◆ **EXCERPTED PASSAGE**:
------------------------------------------------

You are viewing a plain text version of this content. The canonical link for it is here.
Posted to solr-user@lucene.apache.org by Brian Narsi <bn...@gmail.com> on 2016/01/15 14:34:59 UTC

Query results change

We have an index of 25 fields. Currently number of records in index is
about 120,000. We are using

parser: edismax

qf: contains 8 fields

fq: 1 field

mm = 1

qs = 6

pf: containing g 3 fields

bf: containing 1 field

We have noticed that sometimes results change between two searches even if
everything is constant.

What we have identified is if we reindex data and optimize it remedies the
situation.

Is that expected behavior? Or should we also look into other factors?

Thanks

Re: Query results change

Posted by Toke Eskildsen <te...@statsbiblioteket.dk>.

------------------------------------------------

◆ **Collected data entries**:
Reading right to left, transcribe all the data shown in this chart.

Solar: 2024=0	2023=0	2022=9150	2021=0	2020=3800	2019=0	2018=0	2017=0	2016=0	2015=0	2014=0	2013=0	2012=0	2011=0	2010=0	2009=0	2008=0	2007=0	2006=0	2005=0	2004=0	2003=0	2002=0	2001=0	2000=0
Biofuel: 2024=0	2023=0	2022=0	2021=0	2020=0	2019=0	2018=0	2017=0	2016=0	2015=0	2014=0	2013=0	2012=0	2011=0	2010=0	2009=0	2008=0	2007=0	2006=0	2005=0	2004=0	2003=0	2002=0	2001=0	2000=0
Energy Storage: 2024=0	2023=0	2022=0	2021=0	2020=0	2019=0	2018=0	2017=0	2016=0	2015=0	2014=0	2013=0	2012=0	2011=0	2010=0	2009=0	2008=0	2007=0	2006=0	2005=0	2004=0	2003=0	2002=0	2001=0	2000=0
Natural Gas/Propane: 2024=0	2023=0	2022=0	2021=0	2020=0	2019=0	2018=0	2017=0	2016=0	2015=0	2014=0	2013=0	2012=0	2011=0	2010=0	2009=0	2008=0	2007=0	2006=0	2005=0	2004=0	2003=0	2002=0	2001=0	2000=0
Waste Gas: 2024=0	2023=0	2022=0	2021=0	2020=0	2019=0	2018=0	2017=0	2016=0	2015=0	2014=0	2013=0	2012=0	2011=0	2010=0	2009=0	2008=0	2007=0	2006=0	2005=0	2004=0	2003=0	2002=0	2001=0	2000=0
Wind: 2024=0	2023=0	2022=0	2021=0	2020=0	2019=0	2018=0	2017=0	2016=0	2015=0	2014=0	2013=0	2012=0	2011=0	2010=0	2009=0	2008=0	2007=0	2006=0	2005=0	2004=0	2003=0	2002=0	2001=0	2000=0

------------------------------------------------

◆ **TO DO**:
(a) According to the Solr thread, what remedied the changing search results?
(b) Please identify every line of the records that contains the word "Biofuel" and copy each one out, treating uppercase and lowercase as different.
The Solr thread and the records were drawn from separate sources.

◆ **SOLUTIONS**:
(a) Reindexing the data and optimizing it.

(b)
Biofuel: 2024=0	2023=0	2022=0	2021=0	2020=0	2019=0	2018=0	2017=0	2016=0	2015=0	2014=0	2013=0	2012=0	2011=0	2010=0	2009=0	2008=0	2007=0	2006=0	2005=0	2004=0	2003=0	2002=0	2001=0	2000=0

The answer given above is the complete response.